Dr. Leesa Fanning currently works independently specializing in contemporary global art in all media and brings outstanding experience to her role as independent curator and advisor through more than twenty years of extensive work in the visual arts. She is the former Curator of Contemporary Art at The Nelson-Atkins Museum of Art in Kansas City, Missouri. At the Nelson-Atkins Museum, she oversaw the contemporary art collection. Her curatorial purview also encompassed Noguchi Court, the second largest collection of Noguchi sculptures in the United States, and the Donald J. Hall Sculpture Park, a 22-acre site with over 30 modern and contemporary works.

Fanning curated numerous exhibitions including Janet Cardiff’s Forty-Part Motet, Nick Cave: Property, Bill Viola’s The Raft, OpenEnded Group and Bill T. Jones’ After Ghostcatching, Cao Fei’s RMB City Opera, Wolfgang Laib: Without Place—Without Time—Without Body, Tapping Currents: Contemporary African Art and the Diaspora, Siah Armajani: Dialogue with Democracy, Inigo Manglano-Ovalle’s Vanishing Sky Shirin Neshat’s, Turbulent, and Realism and Abstraction: Six Degrees of Separation.

Fanning was venue curator for Philip Haas’ The Four Seasons, Impressions & Improvisations: The Prints of Romare Bearden, Through African Eyes: the European in African Art, 1500-Present, and George Segal: Street Scenes.
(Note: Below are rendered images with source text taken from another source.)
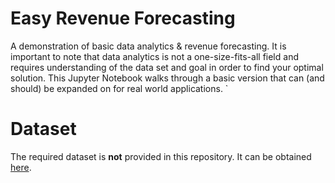# Easy Revenue Forecasting 
A demonstration of basic data analytics &amp; revenue forecasting. It is important to note that data analytics is not a one-size-fits-all field and requires understanding of the data set and goal in order to find your optimal solution. This Jupyter Notebook walks through a basic version that can (and should) be expanded on for real world applications. `

# Dataset 
The required dataset is **not** provided in this repository. It can be obtained [here](https://www.kaggle.com/competitions/demand-forecasting-kernels-only/data).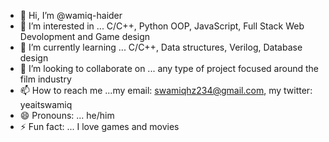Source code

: - 👋 Hi, I’m @wamiq-haider
- 👀 I’m interested in ... C/C++, Python OOP, JavaScript, Full Stack Web Devolopment and Game design
- 🌱 I’m currently learning ... C/C++, Data structures, Verilog, Database design
- 💞️ I’m looking to collaborate on ... any type of project focused around the film industry
- 📫 How to reach me ...my email: swamiqhz234@gmail.com, my twitter: yeaitswamiq
- 😄 Pronouns: ... he/him
- ⚡ Fun fact: ... I love games and movies

<!---
wamiq-haider/wamiq-haider is a ✨ special ✨ repository because its `README.md` (this file) appears on your GitHub profile.
You can click the Preview link to take a look at your changes.
--->
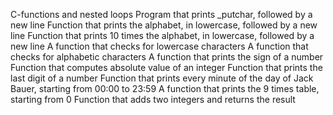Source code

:C-functions and nested loops
Program that prints _putchar, followed by a new line
Function that prints the alphabet, in lowercase, followed by a new line
Function that prints 10 times the alphabet, in lowercase, followed by a new line
A function that checks for lowercase characters
A function that checks for alphabetic characters
A function that prints the sign of a number
Function that computes absolute value of an integer
Function that prints the last digit of a number
Function that prints every minute of the day of Jack Bauer, starting from 00:00 to 23:59
A function that prints the 9 times table, starting from 0
Function that adds two integers and returns the result
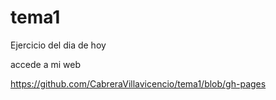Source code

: # tema1
Ejercicio del dia de hoy

accede a mi web

https://github.com/CabreraVillavicencio/tema1/blob/gh-pages
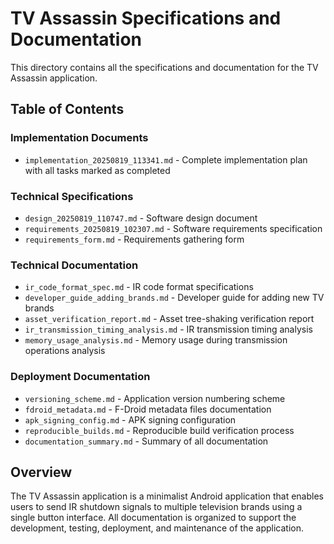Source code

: # TV Assassin Specifications and Documentation

This directory contains all the specifications and documentation for the TV Assassin application.

## Table of Contents

### Implementation Documents
- `implementation_20250819_113341.md` - Complete implementation plan with all tasks marked as completed

### Technical Specifications
- `design_20250819_110747.md` - Software design document
- `requirements_20250819_102307.md` - Software requirements specification
- `requirements_form.md` - Requirements gathering form

### Technical Documentation
- `ir_code_format_spec.md` - IR code format specifications
- `developer_guide_adding_brands.md` - Developer guide for adding new TV brands
- `asset_verification_report.md` - Asset tree-shaking verification report
- `ir_transmission_timing_analysis.md` - IR transmission timing analysis
- `memory_usage_analysis.md` - Memory usage during transmission operations analysis

### Deployment Documentation
- `versioning_scheme.md` - Application version numbering scheme
- `fdroid_metadata.md` - F-Droid metadata files documentation
- `apk_signing_config.md` - APK signing configuration
- `reproducible_builds.md` - Reproducible build verification process
- `documentation_summary.md` - Summary of all documentation

## Overview
The TV Assassin application is a minimalist Android application that enables users to send IR shutdown signals to multiple television brands using a single button interface. All documentation is organized to support the development, testing, deployment, and maintenance of the application.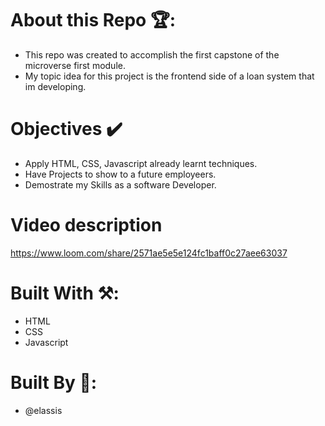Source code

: # About this Repo 🏆: 
* This repo was created to accomplish the first capstone of the microverse first module.
* My topic idea for this project is the frontend side of a loan system that im developing.

# Objectives ✔️
* Apply HTML, CSS, Javascript already learnt techniques.
* Have Projects to show to a future employeers.
* Demostrate my Skills as a software Developer.

# Video description
 https://www.loom.com/share/2571ae5e5e124fc1baff0c27aee63037
 
# Built With ⚒️:
* HTML
* CSS
* Javascript

# Built By 🙏:

- @elassis


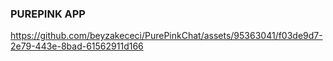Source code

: ### PUREPINK APP



https://github.com/beyzakececi/PurePinkChat/assets/95363041/f03de9d7-2e79-443e-8bad-61562911d166

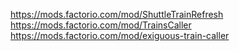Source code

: https://mods.factorio.com/mod/ShuttleTrainRefresh
https://mods.factorio.com/mod/TrainsCaller
https://mods.factorio.com/mod/exiguous-train-caller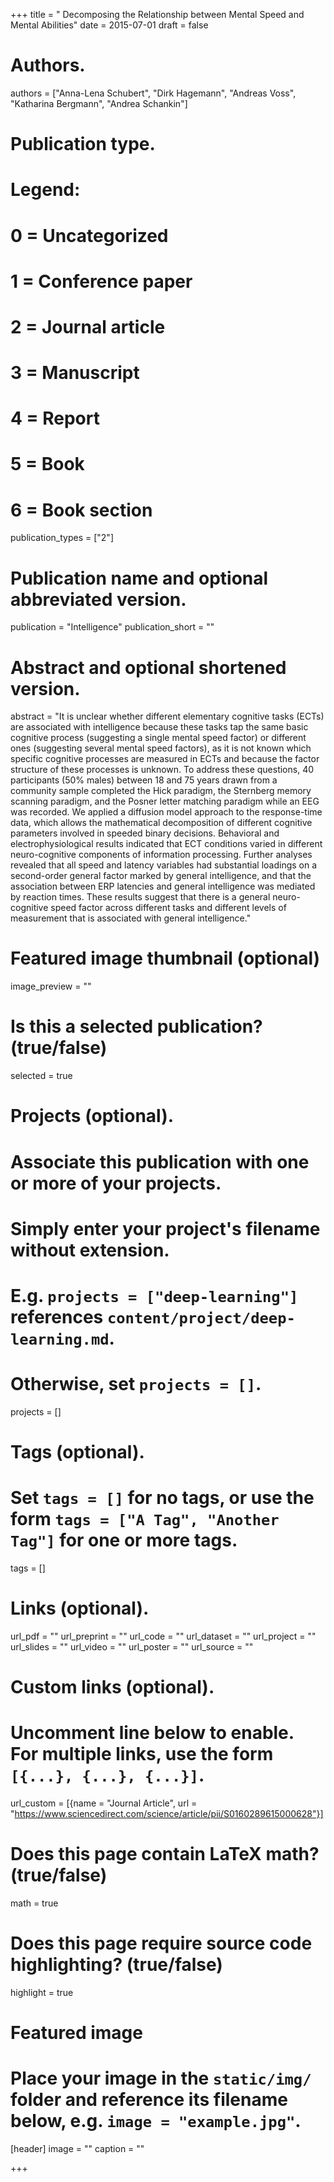 +++
title = " Decomposing the Relationship between Mental Speed and Mental Abilities"
date = 2015-07-01
draft = false

# Authors.
authors = ["Anna-Lena Schubert", "Dirk Hagemann", "Andreas Voss", "Katharina Bergmann", "Andrea Schankin"]

# Publication type.
# Legend:
# 0 = Uncategorized
# 1 = Conference paper
# 2 = Journal article
# 3 = Manuscript
# 4 = Report
# 5 = Book
# 6 = Book section
publication_types = ["2"]


# Publication name and optional abbreviated version.
publication = "Intelligence"
publication_short = ""

# Abstract and optional shortened version.
abstract = "It is unclear whether different elementary cognitive tasks (ECTs) are associated with intelligence because these tasks tap the same basic cognitive process (suggesting a single mental speed factor) or different ones (suggesting several mental speed factors), as it is not known which specific cognitive processes are measured in ECTs and because the factor structure of these processes is unknown. To address these questions, 40 participants (50% males) between 18 and 75 years drawn from a community sample completed the Hick paradigm, the Sternberg memory scanning paradigm, and the Posner letter matching paradigm while an EEG was recorded. We applied a diffusion model approach to the response-time data, which allows the mathematical decomposition of different cognitive parameters involved in speeded binary decisions. Behavioral and electrophysiological results indicated that ECT conditions varied in different neuro-cognitive components of information processing. Further analyses revealed that all speed and latency variables had substantial loadings on a second-order general factor marked by general intelligence, and that the association between ERP latencies and general intelligence was mediated by reaction times. These results suggest that there is a general neuro-cognitive speed factor across different tasks and different levels of measurement that is associated with general intelligence."
# Featured image thumbnail (optional)
image_preview = ""

# Is this a selected publication? (true/false)
selected = true

# Projects (optional).
#   Associate this publication with one or more of your projects.
#   Simply enter your project's filename without extension.
#   E.g. `projects = ["deep-learning"]` references `content/project/deep-learning.md`.
#   Otherwise, set `projects = []`.
projects = []

# Tags (optional).
#   Set `tags = []` for no tags, or use the form `tags = ["A Tag", "Another Tag"]` for one or more tags.
tags = []

# Links (optional).
url_pdf = ""
url_preprint = ""
url_code = ""
url_dataset = ""
url_project = ""
url_slides = ""
url_video = ""
url_poster = ""
url_source = ""

# Custom links (optional).
#   Uncomment line below to enable. For multiple links, use the form `[{...}, {...}, {...}]`.
url_custom = [{name = "Journal Article", url = "https://www.sciencedirect.com/science/article/pii/S0160289615000628"}]

# Does this page contain LaTeX math? (true/false)
math = true

# Does this page require source code highlighting? (true/false)
highlight = true

# Featured image
# Place your image in the `static/img/` folder and reference its filename below, e.g. `image = "example.jpg"`.
[header]
image = ""
caption = ""

+++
Fanning has taught multiple classes on contemporary art at the University of Missouri and the Kansas City Art Institute as well as African art at the University of Kansas. Fanning taught “Art In-Depth” courses at the museum on ritual and myth, Matthew Barney’s Cremaster Cycle, and Shirin Neshat’s Turbulent.

Cambridge University Press published Fanning’s essay, “Willem De Kooning’s Women: The Body of the Grotesque,” in an anthology, Modern Art and the Grotesque. She has also written on Robert Motherwell and Adolph Gottlieb. Fanning was a contributor to the exhibition catalogue, Sparks! The William T. Kemper Collecting Initiative, and wrote essays on T.C. Cannon and Brad Kahlhamer in Plains Indians: Artists of Earth and Sky. Brief essays on Wendy Red Star are forthcoming.

Most recently (2018), Fanning wrote essays for, edited, and oversaw production of The Spiritual in Contemporary Art, a 312-page publication distributed by Yale University Press. In order to research works for the publication Fanning traveled to see most of art represented in the book in person, and she met with many of the artists to discuss their work. For more information, see Publications on this website.

Fanning travels extensively to stay current with the ever-changing contemporary art world by attending art fairs and exhibitions around the world including the Armory Show and Frieze in New York City, Art Basel in Switzerland, the Venice Biennale, Documenta and the Munster Sculpture Project in Germany.

Fanning’s museum work provided the basis for deep knowledge of art and artists, the art market, research and connoisseurship skills, donor relationships, exhibition development including planning and design, as well as book design and production.

Fanning holds a Ph.D. in art history from the University of Kansas, an M.A. in art history from the University of Missouri, Kansas City, a B.F.A in Design from the Kansas City Art Institute, and a B.A. from the University of Missouri, in Columbia, in Psychology.